Do you get a revised set of odds of +193, +215, +193? (I subtract 0.0433 from the three z-scores.)
link to original post
Yup, that's what I get (well, my code gets) as well. I'm still using the binary search method (it's quick; essentially instantaneous for one set of odds, though I don't know how well it will scale)
One method that I tried, which did not work, was to combine two of the legs into one (by figuring the odds of "at least one" by betting enough on each leg to return the same amount of any one of them hits). So +180 / +180 / +180 converts to +180 / -250 (since if you bet $100 on each of two +180 legs, you end up risking $200 to win $80 if one of the two legs hits) Then I figured I could find the amount of diff to balance the two-way market, and add 2/3 of this diff to the +180 line. But this doesn't work; the correct answer is obviously +200 but it gives me +201 (and that's not a rounding error; I debugged it and the z-scores are clearly off). That's when I decided to go with binary search, which I hate, but it works.
November 2nd, 2025 at 5:34:17 PM
permalink
Quote: SkinnyTonyQuote: ThatDonGuyI am working on a way to calculate these.
Do you get a revised set of odds of +193, +215, +193? (I subtract 0.0433 from the three z-scores.)
link to original post
Yup, that's what I get (well, my code gets) as well. I'm still using the binary search method (it's quick; essentially instantaneous for one set of odds, though I don't know how well it will scale)
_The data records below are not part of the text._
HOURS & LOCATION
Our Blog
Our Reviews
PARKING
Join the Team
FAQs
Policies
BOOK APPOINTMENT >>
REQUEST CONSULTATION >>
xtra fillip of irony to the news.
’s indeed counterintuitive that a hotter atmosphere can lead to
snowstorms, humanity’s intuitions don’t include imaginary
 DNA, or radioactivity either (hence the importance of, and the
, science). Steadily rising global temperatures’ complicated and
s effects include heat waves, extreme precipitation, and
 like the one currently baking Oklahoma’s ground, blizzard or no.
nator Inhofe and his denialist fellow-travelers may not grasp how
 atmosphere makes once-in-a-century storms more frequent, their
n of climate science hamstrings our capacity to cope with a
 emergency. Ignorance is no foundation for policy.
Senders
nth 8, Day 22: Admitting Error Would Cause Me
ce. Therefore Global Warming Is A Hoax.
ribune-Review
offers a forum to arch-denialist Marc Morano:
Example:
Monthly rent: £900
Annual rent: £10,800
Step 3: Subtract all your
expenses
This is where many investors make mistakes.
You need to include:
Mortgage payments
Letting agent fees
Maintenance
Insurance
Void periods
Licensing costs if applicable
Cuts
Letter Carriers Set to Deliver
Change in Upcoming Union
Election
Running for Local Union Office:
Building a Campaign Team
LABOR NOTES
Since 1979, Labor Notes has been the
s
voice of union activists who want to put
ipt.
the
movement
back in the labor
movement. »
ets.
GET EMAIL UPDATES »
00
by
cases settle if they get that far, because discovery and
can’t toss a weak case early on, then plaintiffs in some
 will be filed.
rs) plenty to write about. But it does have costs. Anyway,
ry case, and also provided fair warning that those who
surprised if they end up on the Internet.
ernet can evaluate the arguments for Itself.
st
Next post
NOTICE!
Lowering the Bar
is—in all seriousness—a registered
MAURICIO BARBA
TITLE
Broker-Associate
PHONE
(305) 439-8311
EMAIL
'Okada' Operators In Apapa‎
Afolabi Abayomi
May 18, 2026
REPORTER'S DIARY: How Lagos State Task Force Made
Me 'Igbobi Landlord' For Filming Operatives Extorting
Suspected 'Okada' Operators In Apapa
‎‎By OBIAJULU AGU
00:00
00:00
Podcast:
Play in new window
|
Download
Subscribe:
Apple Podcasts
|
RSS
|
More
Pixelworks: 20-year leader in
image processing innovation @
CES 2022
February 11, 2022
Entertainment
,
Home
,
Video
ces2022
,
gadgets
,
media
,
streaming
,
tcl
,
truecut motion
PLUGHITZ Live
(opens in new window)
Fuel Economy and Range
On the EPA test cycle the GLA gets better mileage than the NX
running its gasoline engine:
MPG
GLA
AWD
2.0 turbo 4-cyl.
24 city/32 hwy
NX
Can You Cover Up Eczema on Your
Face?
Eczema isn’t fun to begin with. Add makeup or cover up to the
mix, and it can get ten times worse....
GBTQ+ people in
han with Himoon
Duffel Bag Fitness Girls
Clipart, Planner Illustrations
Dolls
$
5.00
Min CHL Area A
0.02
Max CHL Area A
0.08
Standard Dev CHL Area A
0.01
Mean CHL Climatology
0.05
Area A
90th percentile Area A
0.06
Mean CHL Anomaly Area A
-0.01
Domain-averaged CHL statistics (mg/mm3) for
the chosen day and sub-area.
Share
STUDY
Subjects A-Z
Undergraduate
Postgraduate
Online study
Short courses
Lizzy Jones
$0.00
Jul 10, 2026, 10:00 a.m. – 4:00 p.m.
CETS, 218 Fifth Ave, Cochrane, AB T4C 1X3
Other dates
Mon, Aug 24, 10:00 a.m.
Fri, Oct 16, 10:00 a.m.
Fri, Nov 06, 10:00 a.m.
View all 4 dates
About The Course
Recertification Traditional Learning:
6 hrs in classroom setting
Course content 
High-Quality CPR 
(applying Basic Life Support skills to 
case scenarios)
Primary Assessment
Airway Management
One method that I tried, which did not work, was to combine two of the legs into one (by figuring the odds of "at least one" by betting enough on each leg to return the same amount of any one of them hits). So +180 / +180 / +180 converts to +180 / -250 (since if you bet $100 on each of two +180 legs, you end up risking $200 to win $80 if one of the two legs hits) Then I figured I could find the amount of diff to balance the two-way market, and add 2/3 of this diff to the +180 line. But this doesn't work; the correct answer is obviously +200 but it gives me +201 (and that's not a rounding error; I debugged it and the z-scores are clearly off). That's when I decided to go with binary search, which I hate, but it works.
link to original post
I assume by binary search, you start with some high delta that you add to, or subtract from, each z-value, then repeatedly divide it by 2 and continue until the changes are small enough for you to stop. I take a different approach; I start with a delta of 0.0001 and add 0.0001 repeatedly until the sum of the probabilities goes from < 1 to > 1 (or vice versa, as appropriate).